This excerpt taken from the AN 10-K filed Feb 24, 2005.
Other Income (Expense), Net
Other income in 2003 primarily relates to the sale of our interest in an equity-method investment in LKQ Corporation, an auto parts recycling business, for $38.3 million, resulting in a pre-tax gain of $16.5 million.
In September 2002, one of our captive insurance companies terminated a reinsurance agreement with a third-party insurance company and transferred our risk pertaining to certain extended warranty products under the reinsurance agreement back to such insurance company. As a result of the transaction, we liquidated related restricted assets, realizing a $3.1 million gain on the sale. Additionally, in 2002, we converted our remaining restricted investments to restricted cash, realizing a $2.7 million gain on the sale.
Provision for Income Taxes
Income taxes have been provided based upon our anticipated underlying annual effective income tax rate. The effective income tax rate was 34.7%, 15.0% and 38.3% for the years ended December 31, 2004, 2003 and 2002, respectively.
In March 2003, we entered into a settlement agreement with the IRS with respect to the tax treatment of certain transactions we entered into in 1997 and 1999. As a result of the settlement, during 2003, we recognized an income tax benefit of $127.5 million from the reduction of previously recorded deferred tax liabilities. In 2003, we made a $366.0 million prepayment of the initial installment due March 2004, including interest. Additionally, in 2004, we prepaid the remaining balance due related to the IRS settlement totaling $128.9 million, including accrued interest.

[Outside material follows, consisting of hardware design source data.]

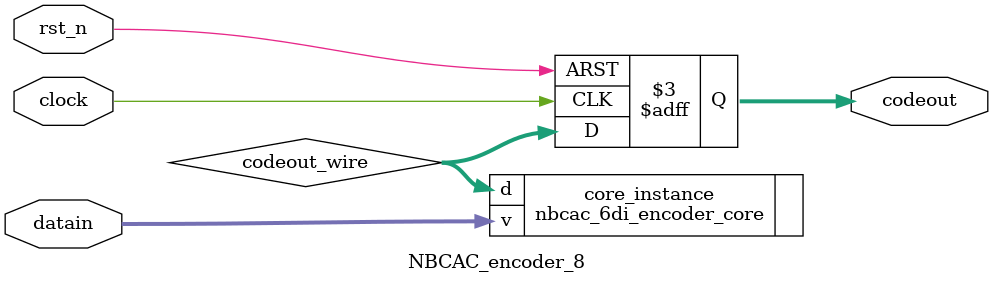
<source format=v>
module NBCAC_encoder_8(
    input wire clock,
    input wire rst_n,
    input wire [5:0] datain,
    output reg [8:1] codeout
);

    wire [8:1] codeout_wire;

    nbcac_6di_encoder_core core_instance(
        .v(datain),
        .d(codeout_wire)
    );

    //sync
    always @(posedge clock or negedge rst_n) begin
        if (~rst_n) begin
            codeout <= 0;
        end
        else begin
            codeout <= codeout_wire;
        end
    end

endmodule
</source>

During 2004 and 2003, we recorded net income tax benefits in continuing operations totaling $25.8 million and $140.9 million (which includes $127.5 million recognized as a result of the IRS settlement discussed above), respectively, primarily related to the resolution of various income tax matters. We also recognized a $52.2 million gain included in Discontinued Operations related to the settlement of various income tax matters. Our underlying base effective tax rate for 2004 before adjustments was 39%.
We substantially completed the federal income tax audit for the years 1997 through 2001 and a federal income tax audit for 2002 and 2003 was recently initiated by the IRS. We are routinely audited by the states in which we do business and remain under examination by various states for the tax years discussed above. We expect additional state and federal tax adjustments over the next eighteen months as we continue to work through various tax matters. Once we resolve our open tax matters, we expect our base effective tax rate to be approximately 39%.
See Note 12, Income Taxes, of the Notes to Consolidated Financial Statements for further information.